"I want to remember us they way we are now..." Daisy The Curious Case of Benjamin Button
We used to live in the province, at the end of Bicol in my dad's parents' house where it occupied an entire lot near the beach. My mom had a tennis court built there once fitting perfectly inside the "L" the rest house and the real house formed. It's beautiful now that I look back at it.
I once loathed living in the province but as I grew older I learned to appreciate the peace of the countryside. It was beautiful because it had such space and could house a party of friends. The rest house was built of seemingly weak materials like some wood and narra, but stands up to this very day. Its ten room, almost limitless capacity to sit and sleep people faced the two fish ponds we had and, as they loved to call it, the South China Sea. The house, a pentagon at the heart of this major lot was a bungalow that brought in cool winds during summer evenings. The rest was of a sand plus soil kind of ground that had trees and plants housing "spirits" and what have you. 1998 we moved here, in the city in my mom's parents' house and have been here since then.
After visiting a number of awesome beach houses my friends have, it takes me back to that small portion of my childhood when we lived in Bicol and had so little care of the surroundings. A visit to the beach was fun, but not so much a spiritual experience. Now, I dream of building for my family and friends a beach house somewhere here in the country, in the future.

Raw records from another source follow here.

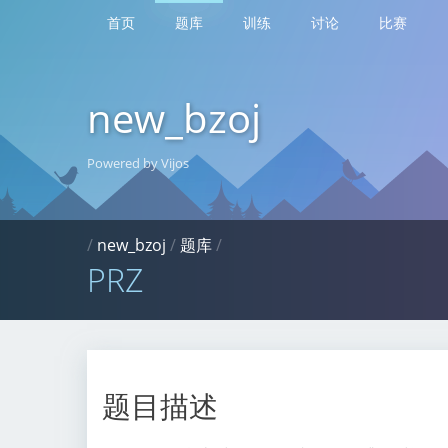
首页
题库
训练
讨论
比赛
new_bzoj
Powered by Vijos
/
new_bzoj
/
题库
/
PRZ
题目描述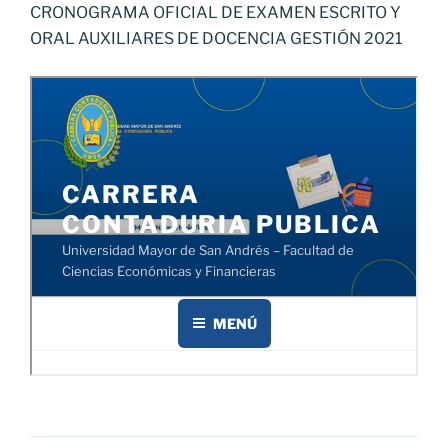
CRONOGRAMA OFICIAL DE EXAMEN ESCRITO Y
ORAL AUXILIARES DE DOCENCIA GESTIÓN 2021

There's a quiet and big amount of humbling nature gives you when you get the chance to touch it or experience it and that's exactly what I've been hungry for lately.
All I want is a simple house by the sea that could shelter my friends and my family and even though I'm not much of a swimmer, just being by the sea and disengaging myself from this world with the people I love is a rewarding time.
There's that scene in The Curious Case of Benjamin Button where Daisy and Benjamin sit by their beachfront property and they watch the sun rise from across the waters...It was so beautiful and so touching that I placed it upon myself to make sure that when I do get the money for it, I'd build that house for me and my loved ones, just so we get to experience time that's worth looking back to.
This figures into my wishlist not just cause of myself, but because I've badly wanted to give friends and family a break from all the troubles of life...It's so saccharine and sappy, but I love them and if I had the power to give them this, soon, I'd give it as a gift for Christmas. We all deserve some peace too and recovery from being, well, sometimes, ourselves too much.
Three more days 'till Christmas and I am sooo excited! I wish you all the happiest times! And don't worry, soon, I'll take you to my beach house and we'll listen to Open Season by High Highs on our way there....So indie, but it's actually a handsome song.